The Future Looks Green: Plant-based, Sustainable Eating on the Rise
After a year that gave rise to a global pandemic, record numbers of job losses and business closures, and unprecedented social unrest, it’s hard to find much to look forward to in 2021. But in one sector – that of plant-based, sustainable eating – there is reason to hope. An increase in plant-based products and sales is one of many positive food trends Meatless Monday participants should look out for in the coming year, as well as carbon-conscious brands, culturally diverse cuisines, the growth of home cooking, and heightened awareness of food insecurity.
So far, over 500,000 people have signed the pledge for Veganuary, a UK-based global campaign that encourages participants to go vegan for the entire month of January. The number marks a 1,000-person increase from last year, and the greatest number of pledgers since the campaign began. Dozens of major supermarket and food retail brands are running TV and web ads to promote Veganuary, and there is evidence to suggest that the movement will persist after the month ends: one survey found that the number of vegans in the UK has increased by 40% over the past 12 months, and could increase by up to 132% by the end of 2021.
Luckily, new vegans – and even those wanting to try to incorporate some plant-based meals into their week – have plenty of options. The global plant-based meat market was valued at $4.3 billion in 2020, and is projected to grow 14% over the next five years. This growth has been driven by increasing awareness of the health benefits of plant-based meat over animal meat, which has been associated with type 2 diabetes, obesity, heart disease, and cancer. Sales of plant-based meat were rising even before the pandemic hit, but meat shortages and concerns over the state of the meatpacking industry prompted more people to try plant-based meat products such as the Beyond Burger. This trend is mirrored by the plant-based dairy industry, which is expected to grow 10% per year between now and 2024. This growth is driven primarily by environmental and health concerns, as well as massive marketing pushes by companies such as Oatly.
A flurry of plant-based products have entered restaurants and supermarket shelves during the past year, including Kellogg’s Incogmeato plant-based burgers and sausages, Gardein’s Ultimate Plant-Based Burger, JUST Egg’s folded egg product, and Planterra Foods’ OZO line of plant-based meats. Restaurants both fast-casual and sit-down alike have jumped on the trend. Burger King was one of the first eateries to enter the fray, rolling out its Impossible Whopper across the U.S. in summer 2019, with McDonald’s, Hard Rock Cafe, The Cheesecake Factory, Qdoba, TGI Friday’s and many more following close behind. Even IKEA joined in, developing a plant-based version of their famous Swedish meatballs. In December, cultured meat – manufactured from real cells without any animal slaughtering involved – was approved in Singapore and is available to consumers exclusively at the restaurant 1880.

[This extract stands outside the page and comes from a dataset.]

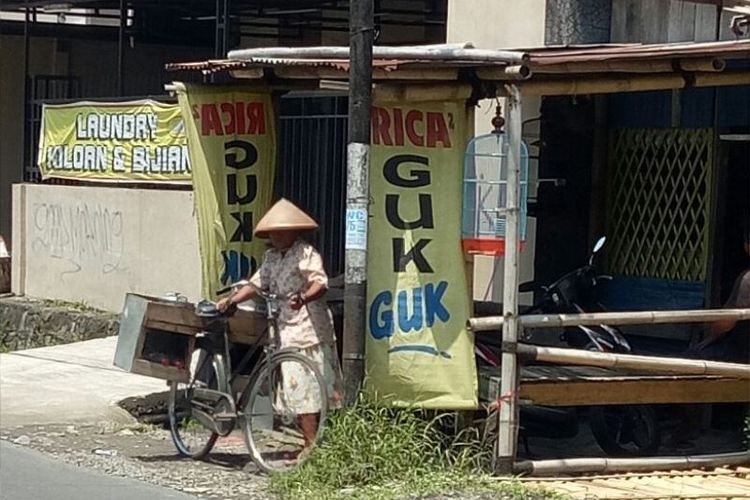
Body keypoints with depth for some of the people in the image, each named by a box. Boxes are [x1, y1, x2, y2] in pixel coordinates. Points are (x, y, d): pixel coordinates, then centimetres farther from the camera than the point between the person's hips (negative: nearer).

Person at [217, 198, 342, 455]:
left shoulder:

As the end of the pandemic draws closer, concerns about sustainability and the climate crisis that have been sidelined for the past few months are likely to come back into focus. Over 100 countries have pledged to become carbon neutral by 2050, including Korea, Japan and the United Kingdom, as well as the European Union. In order to achieve net zero emissions, these countries may need to reform the animal agriculture industry, which is responsible for 14.5% of human-caused greenhouse gas emissions. Consumers are making the environment a priority as well: According to one survey, 59% of Americans say it’s important that their food be produced sustainably. In 2021, we’ll be paying more attention to the environmental impact of the food we eat, as well as making an effort to cut down on food waste and single-use packaging.
Even though many of us have been working from home and staying inside for months, we’ve managed to broaden our horizons. Social media and virtual cooking classes have enabled chefs and restaurant owners from all over the world to share cuisines from different cultures, and meal kits allow home cooks to recreate their favorite restaurant dishes from the comfort of their own kitchens. The Black Lives Matter movement fueled an interest in traditionally Black and African ingredients, as well as support for minority- and women-owned restaurants. The pandemic also exposed deeply-rooted social and economic divides and brought the issue of food insecurity to the forefront, as farmers were forced to destroy their products due to lack of demand while elsewhere people waited hours in food pantry lines and millions of food industry workers were laid off. Consumers took notice, and will likely continue to advocate for more equitable food and worker protection policies.
It is too early to say for certain whether the trends that took hold amid the unprecedented events of 2020 will continue through the rest of the decade, but for now, sales of plant-based meats are rising, concern for sustainability, diversity and equity is growing, and food’s ability to bolster communities and lift spirits even in the darkest of times remains strong.